_What you will do_
1. In the contract clause on early termination, what base salary does the Executive receive if the Agreement ends because of his death?
2. Duplicate the contract clause on early termination from "3.3 COMPENSATION AND/OR" up to and including "of the Corporation.".
3. Write the next part of the contract clause on early termination, starting after its last sentence.

_Document excerpt_
□ □ □ □ □

3.3 COMPENSATION AND/OR BENEFITS FOLLOWING EARLY TERMINATION.

(a) Except as provided in Section 3.4 of this Agreement or the Executive MSP, in the event of
an early termination of this Agreement because of (i) the Executive’s voluntary Separation from
Service, (ii) Executive’s involuntary Separation from Service by action of the Corporation for
Cause, (iii) death or (iv) Disability, the Executive will receive his base salary only through the
date of such Separation from Service. In addition, the Executive and his dependents and
beneficiaries will receive such benefits as they may be entitled under the employee benefit
programs, plans and arrangements of the Corporation.

(b) In the event of an early termination of this Agreement due to a Separation from Service
other than under Section 3.3(a) or Section 3.4, the provisions of the Executive MSP shall govern;
provided that Executive is a participant in the Executive MSP on the date of such Separation from
Service.

(c) Each payment to the Executive of an amount following his termination shall constitute a
“separate payment” for purposes of Section 409A of the Code.

□ □ □ □ □

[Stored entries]
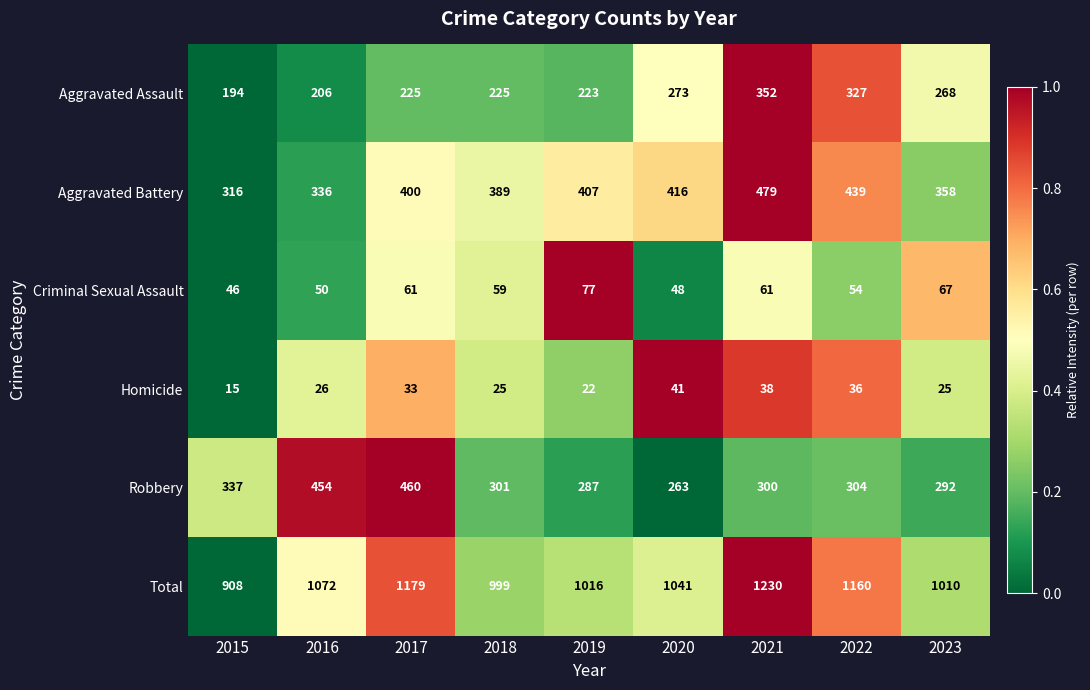

Where does the Robbery series first go above 301?

2015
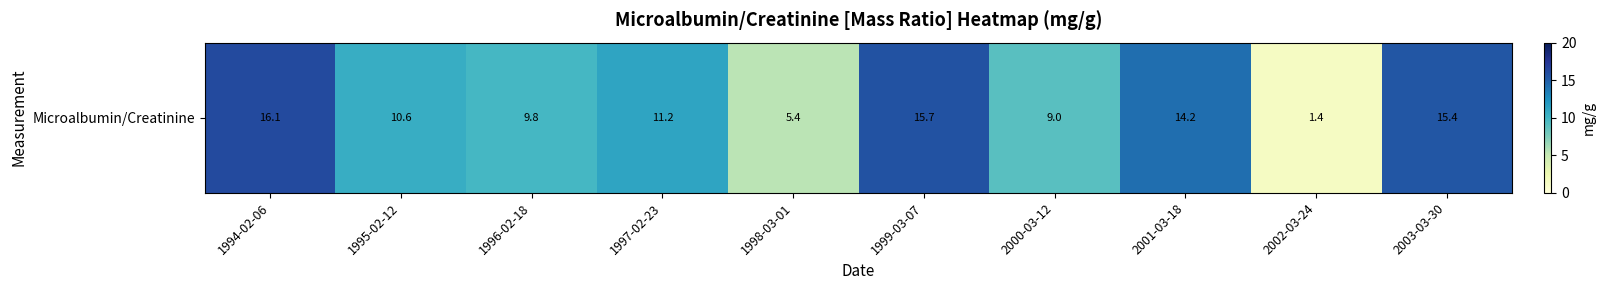

Which category has the lowest value across all series?

2002-03-24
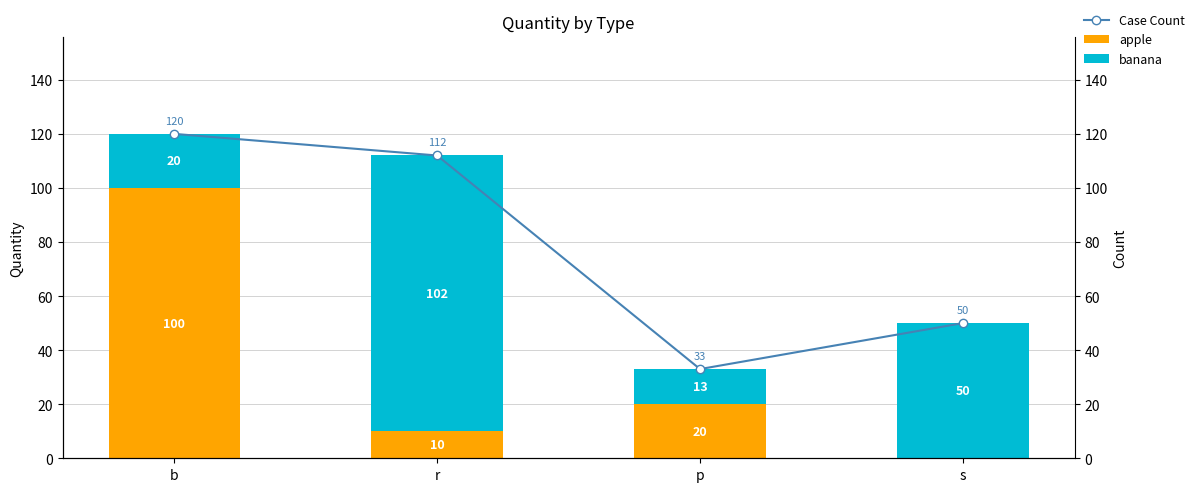

True or false: Case Count has a value of 64 at r.

False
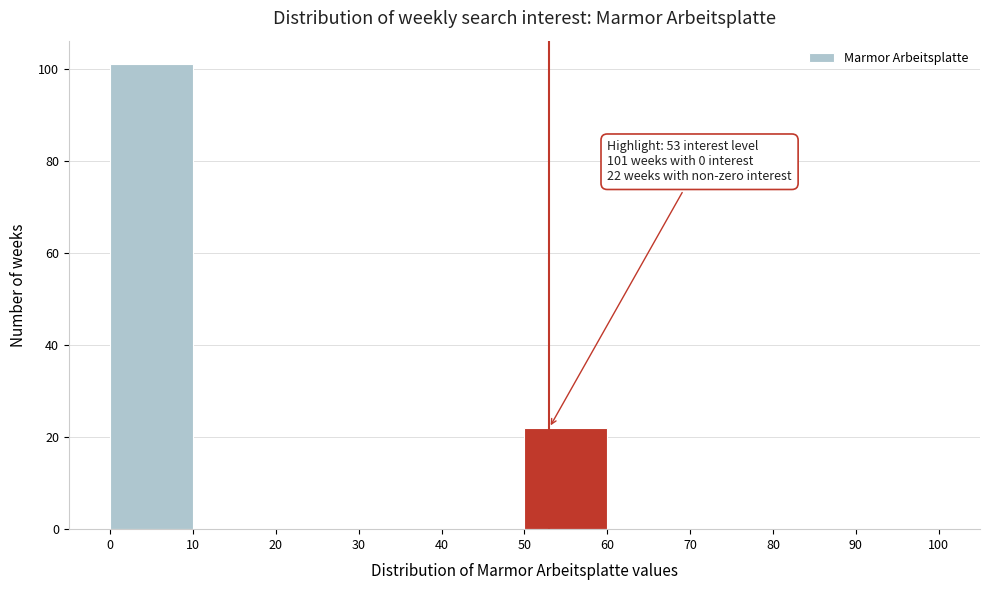

Which range on the x-axis has the tallest bar?

0 to 10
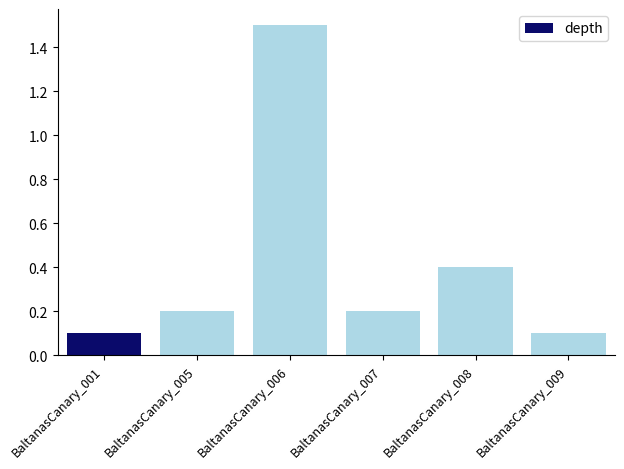

What is the value of the 4th bar from the left?

0.2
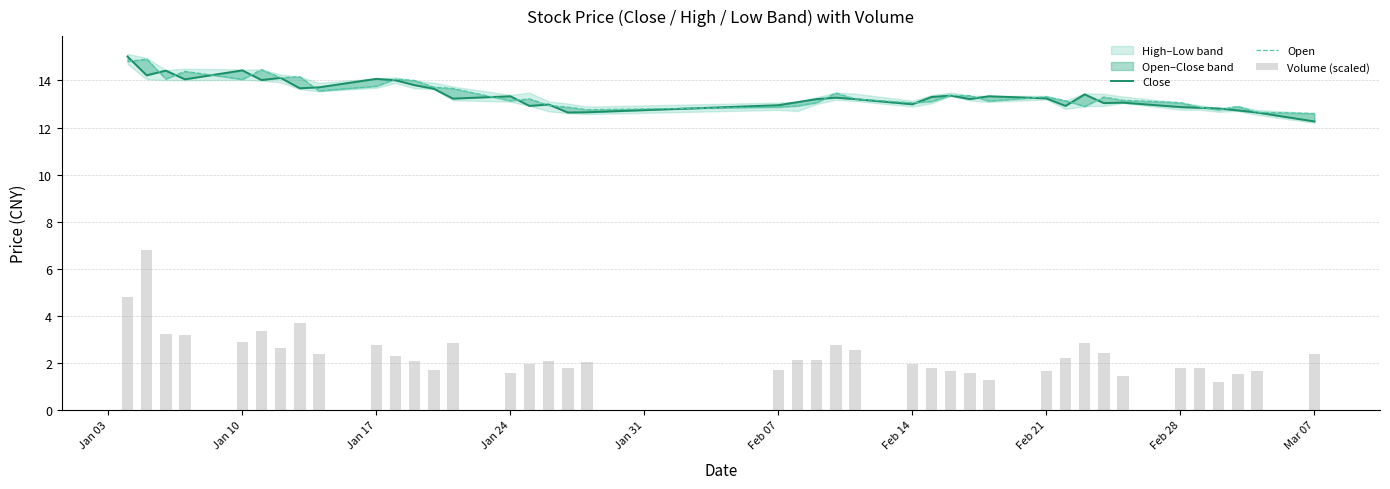

True or false: Volume (scaled) has a value of 2.5 at Feb 28.

False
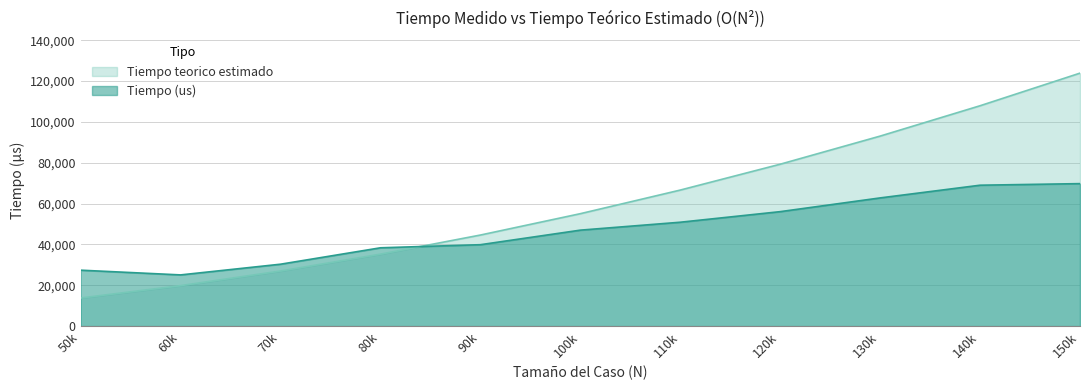

Which label corresponds to the smallest value in the chart?

50k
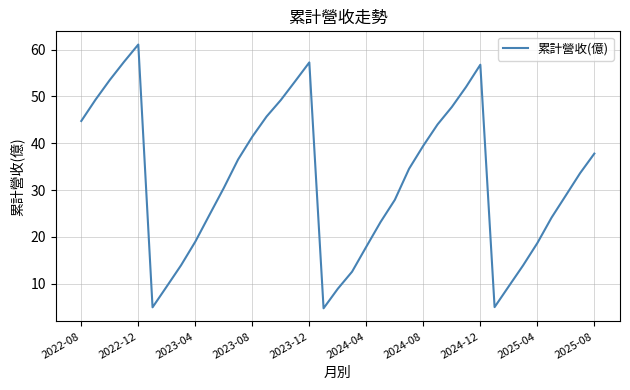

What is the difference between the maximum and minimum values?

56.3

□ □ □ □ □

_Your responses_
1. He receives his base salary only through the date of his Separation from Service.

2.
3.3 COMPENSATION AND/OR BENEFITS FOLLOWING EARLY TERMINATION.

(a) Except as provided in Section 3.4 of this Agreement or the Executive MSP, in the event of
an early termination of this Agreement because of (i) the Executive’s voluntary Separation from
Service, (ii) Executive’s involuntary Separation from Service by action of the Corporation for
Cause, (iii) death or (iv) Disability, the Executive will receive his base salary only through the
date of such Separation from Service. In addition, the Executive and his dependents and
beneficiaries will receive such benefits as they may be entitled under the employee benefit
programs, plans and arrangements of the Corporation.

3.
(d) All amounts or benefits payable to the Executive hereunder following his termination that
are payable more than two and one-half months and less than six months following such termination
shall be paid on the day that is six months and one day following the date of his termination and
all other amounts or benefits payable to the Executive hereunder following his termination shall be
paid on the regular payroll payment dates of the Corporation for payment of such amounts or
benefits.

3.4 SPECIAL SEPARATION PAYMENT.

(a) Notwithstanding anything in this Agreement to the contrary, if the Executive (i) serves
until the last day of the three-year term of this Agreement and (ii) voluntarily incurs a
Separation from Service other than for Good Reason within ninety (90) days after the end of such
three (3) year term, then Executive will receive twelve (12) months base salary, at the then
current base rate, in a lump sum, payable on the first Corporation payroll date following the
sixtieth (60th) day after such voluntary Separation from Service occurs, provided that Executive
has executed and returned a separation and release agreement in form satisfactory to the
Corporation which is not revoked prior to such payment date. Notwithstanding the provisions of
Section 2.1 of this Agreement, in the event of a voluntarily Separation from Service other than for
Good Reason or an involuntary Separation from Service other than for Cause under this Section 3.4,
the non-competition provisions of Section 6.2 of the Executive MSP shall not apply.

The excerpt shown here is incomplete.